After that, the team “End of Term Transition” presented their project. The group were trying to use public archives to estimate change in the main government domains at the time of each US presidential administration transition. For each of these official websites, they planned to identify the kind and the rate of change using multiple techniques including the Simhash, TF–IDF, edit distance, and efficient thumbnail generation. They investigated each of these techniques in terms of its performance and accuracy. The datasets were collected from the Internet Archive Wayback Machine around the 2001, 2005, 2009, 2013, and 2017 transitions. The team made their work available on Github.

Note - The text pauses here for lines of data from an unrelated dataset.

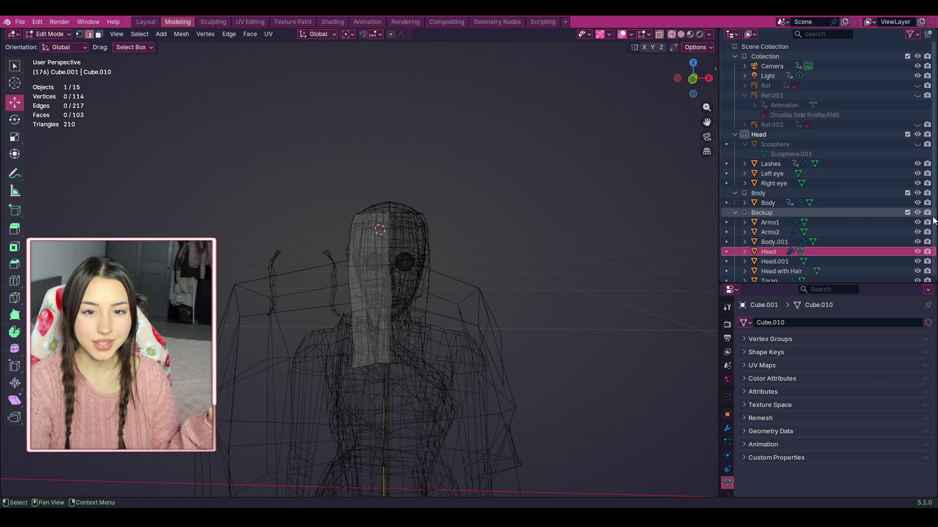
pyautogui.scroll(-3, 533, 217)
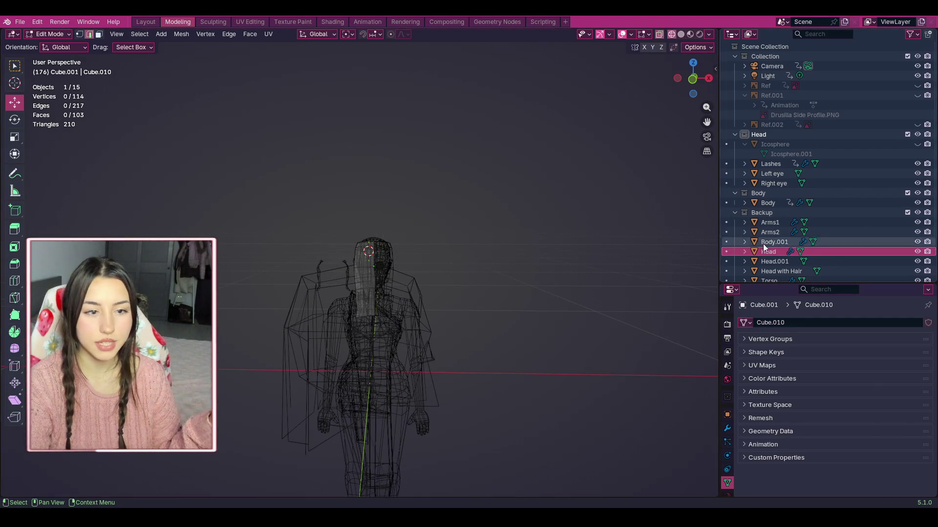
pyautogui.click(907, 213)
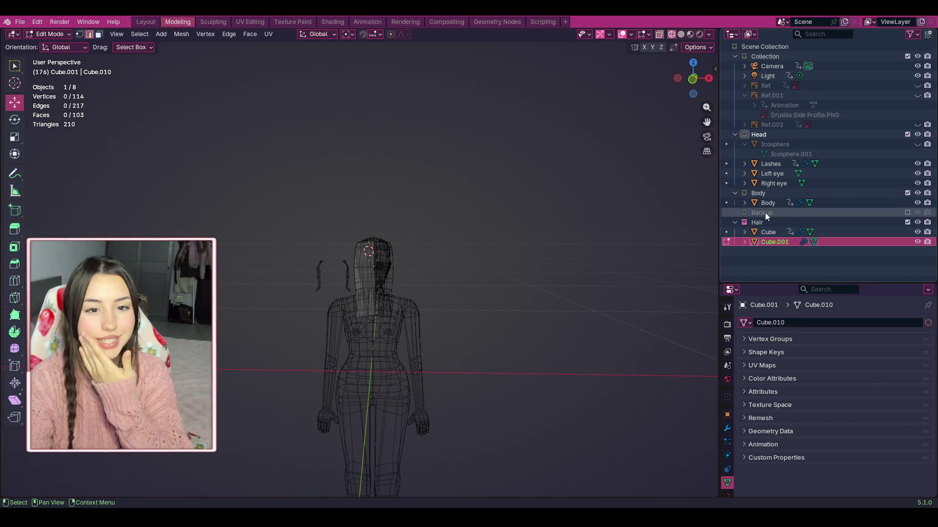
pyautogui.scroll(8, 446, 266)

Finally, a surprise new team joined, it was team “Nick”. It was presented by Nick Ruest, (Digital Assets Librarian at York University). Nick has been exploring Twitter API mysteries, he showed some visualizations showing some odd peaks that occurred.

After the teams presented their work, the judges announced the team with the most points, and the winner team was “End of Term Transition”.

This workshop was extremely interesting and I enjoyed it fully. The fourth Datathon Archives Unleashed 4.0: Web Archive Datathon was announced, and will occur at the British Library, London, UK, at June 11 – 13, 2017. Thanks to Matthew Weber, Ian Milligan, and Jimmy Lin for organizing this event, and for Jefferson Bailey, and Vinay Goel, and everyone at the Internet Archive.